### Exercises to complete
1. Answer from the fruit-classification passage:
(a) Which CNN architecture does the mango study use in a hybrid way with other Machine Learning techniques?
(b) What range of accuracies is reported for that hybrid classification of eight mango varieties?
(c) What accuracy is reported for MobileNet Transfer Learning and MobileNet (Fine tuning)?
2. Pick up the fruit-classification passage after its last sentence and continue it.

### Page excerpt
---*---
We have found a somehow comparable studies dedicated to the classification of fruit varieties with Transfer Learning techniques. One of them [7], dedicated to mango varieties, uses two CNN architectures, although in one of the cases (ResNet50), it is used under a hybrid way, in combination with other Machine Learning techniques (Naive Bayes, Linear SVM, PolySVM and Logistic Regression. They report accuracies between 70% and 100% for that hybrid classification trial of eight mango varieties. Those same authors also report in their study other classification results (from different authors) for the same mango fruit image dataset with precisions between 88.57% and 92.42% using Transfer Learning with Inception v3, Xception, DenseNet and MobileNet architectures (This reference was probably accessed privately by the authors of the first study as it appears not to have been published). Finally the same authors [7] report also a 100% accuracy for MobileNet Transfer Learning and MobileNet (Fine tuning).  In our case, we have obtained precision results slightly higher than the private study and logically little lower than the absolute precision claimed by [7]. We recall that this is a study with a different fruit and with an image base of much smaller size, with only 200 color images belonging to eight mango varieties.
---*---
### Data provided
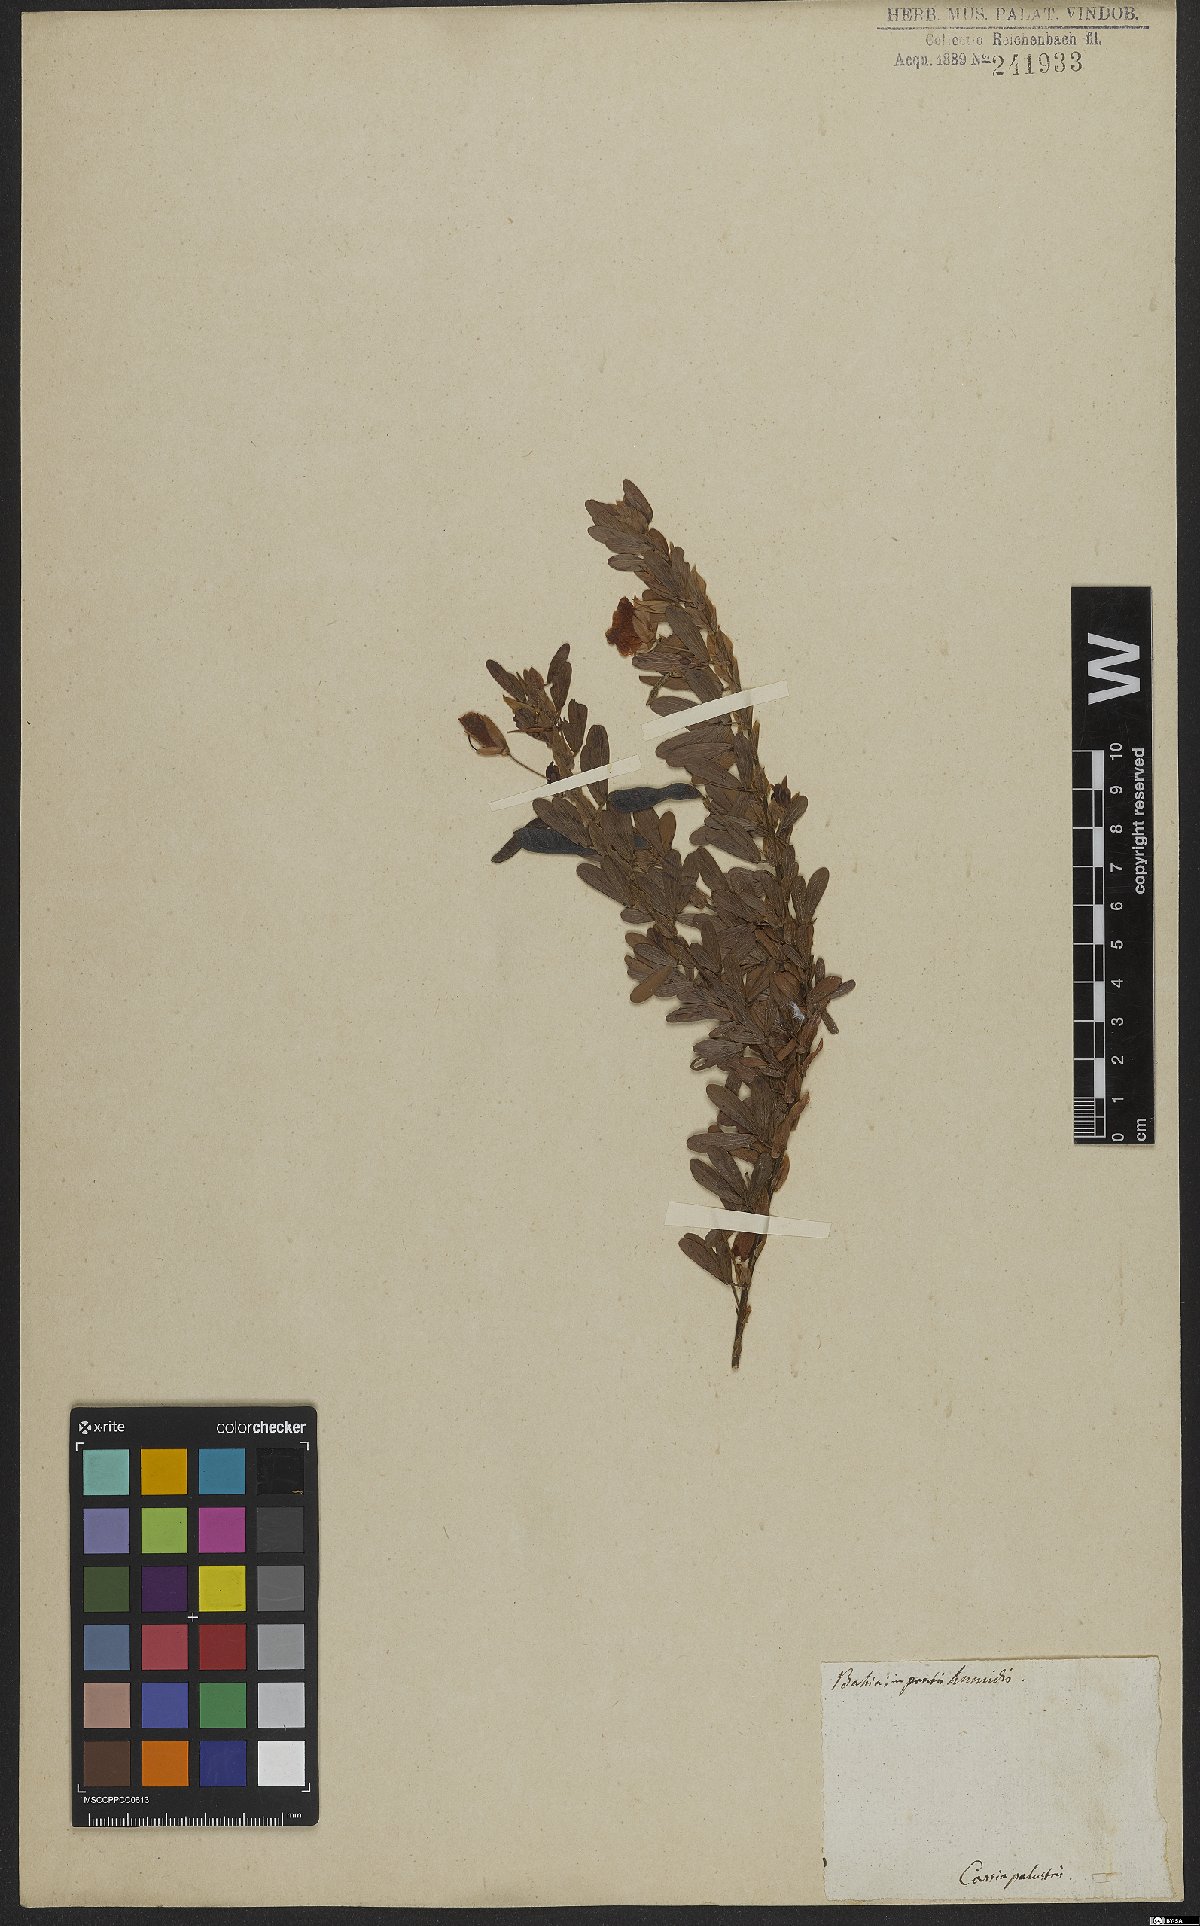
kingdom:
---*---
### Answers to the problems
1.
(a) ResNet50
(b) Between 70% and 100%
(c) 100%

2.
Other studies work with different fruit types in the image database, for example [29] (72 different types of fruit). Their accuracy is less than one point better than ours in their best tests using VGG16 architecture. Inceptionv3 were the only other model tested with slightly lower accuracy than our result

 

Conclusions

Needs rewriting as it is way too long

Conclusions have been shortened now by condensing the basic ideas of them and deleting some paragraphs.

 

We have tried to respond to your review requests with the above corrections. Thanks again.

 

 

Round 2

Reviewer 2 Report

The authors addressed most of the comments except the enhancement of figures. Figures 8-10 are still not clear and the numbers or text in the plots can be read clearly. This must be fixed.

Author Response

Dear reviewer,

In this second revised version of the paper, we have tried to improve the readability of the figures from 8 to 13, following your requirements.

We have improved  figure 8 by redoing and splitting it in figures (8,9,10 and 11) and we also have redone figures 12 and 13 for better clarity.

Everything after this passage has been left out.